Give the number of lines in the records below that include "images". Reply with that number alone.
#### Raw data
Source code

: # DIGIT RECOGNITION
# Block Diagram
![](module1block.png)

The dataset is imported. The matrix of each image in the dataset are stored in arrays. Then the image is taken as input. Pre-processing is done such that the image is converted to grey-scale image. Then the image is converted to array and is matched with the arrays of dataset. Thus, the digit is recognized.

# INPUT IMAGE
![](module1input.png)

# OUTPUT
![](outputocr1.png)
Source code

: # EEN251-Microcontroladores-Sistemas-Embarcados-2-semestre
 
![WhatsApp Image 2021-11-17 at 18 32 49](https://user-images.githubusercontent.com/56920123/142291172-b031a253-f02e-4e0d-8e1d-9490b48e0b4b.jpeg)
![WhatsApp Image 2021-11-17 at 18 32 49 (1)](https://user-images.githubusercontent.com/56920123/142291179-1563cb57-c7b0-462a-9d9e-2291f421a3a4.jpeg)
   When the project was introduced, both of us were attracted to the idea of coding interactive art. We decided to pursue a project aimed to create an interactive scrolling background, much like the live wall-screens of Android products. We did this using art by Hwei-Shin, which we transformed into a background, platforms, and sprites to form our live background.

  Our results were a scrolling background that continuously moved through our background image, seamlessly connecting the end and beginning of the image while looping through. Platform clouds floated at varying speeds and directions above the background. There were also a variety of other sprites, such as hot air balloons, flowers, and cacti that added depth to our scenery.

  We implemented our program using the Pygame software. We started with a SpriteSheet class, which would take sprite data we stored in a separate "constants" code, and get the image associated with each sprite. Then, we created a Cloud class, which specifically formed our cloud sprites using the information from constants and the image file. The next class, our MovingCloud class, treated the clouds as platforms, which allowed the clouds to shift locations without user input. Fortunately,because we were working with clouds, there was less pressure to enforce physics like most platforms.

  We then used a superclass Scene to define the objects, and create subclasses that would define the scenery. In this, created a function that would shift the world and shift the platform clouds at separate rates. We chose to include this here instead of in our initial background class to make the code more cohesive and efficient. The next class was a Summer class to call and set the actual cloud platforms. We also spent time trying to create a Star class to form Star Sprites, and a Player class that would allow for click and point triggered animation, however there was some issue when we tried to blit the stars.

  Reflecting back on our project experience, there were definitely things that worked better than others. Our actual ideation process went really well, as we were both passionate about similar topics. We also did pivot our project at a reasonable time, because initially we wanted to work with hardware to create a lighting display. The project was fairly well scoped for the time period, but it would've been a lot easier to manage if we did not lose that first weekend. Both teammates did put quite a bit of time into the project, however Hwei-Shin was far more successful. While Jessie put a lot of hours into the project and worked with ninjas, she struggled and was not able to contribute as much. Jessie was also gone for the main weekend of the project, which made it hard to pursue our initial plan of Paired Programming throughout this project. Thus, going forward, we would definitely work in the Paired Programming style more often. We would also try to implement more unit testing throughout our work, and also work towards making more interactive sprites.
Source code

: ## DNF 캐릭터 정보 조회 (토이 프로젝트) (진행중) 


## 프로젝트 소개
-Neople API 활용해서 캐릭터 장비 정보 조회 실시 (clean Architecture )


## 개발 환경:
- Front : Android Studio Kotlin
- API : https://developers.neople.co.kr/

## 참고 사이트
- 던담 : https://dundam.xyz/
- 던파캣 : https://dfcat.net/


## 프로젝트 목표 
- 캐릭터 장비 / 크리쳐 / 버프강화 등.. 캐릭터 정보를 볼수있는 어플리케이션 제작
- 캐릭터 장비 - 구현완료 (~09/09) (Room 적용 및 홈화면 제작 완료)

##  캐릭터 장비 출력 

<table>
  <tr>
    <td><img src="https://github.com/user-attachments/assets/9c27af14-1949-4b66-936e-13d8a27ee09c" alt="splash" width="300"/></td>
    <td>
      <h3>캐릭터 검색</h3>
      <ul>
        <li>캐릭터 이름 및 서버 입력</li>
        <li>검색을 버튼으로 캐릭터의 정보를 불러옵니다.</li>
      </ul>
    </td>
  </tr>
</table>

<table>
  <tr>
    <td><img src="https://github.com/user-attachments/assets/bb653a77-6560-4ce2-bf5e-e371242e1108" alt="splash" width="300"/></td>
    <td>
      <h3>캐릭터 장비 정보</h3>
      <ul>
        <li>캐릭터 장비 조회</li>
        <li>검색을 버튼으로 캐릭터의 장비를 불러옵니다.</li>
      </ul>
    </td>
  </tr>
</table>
########
- Reply to the exercise: 2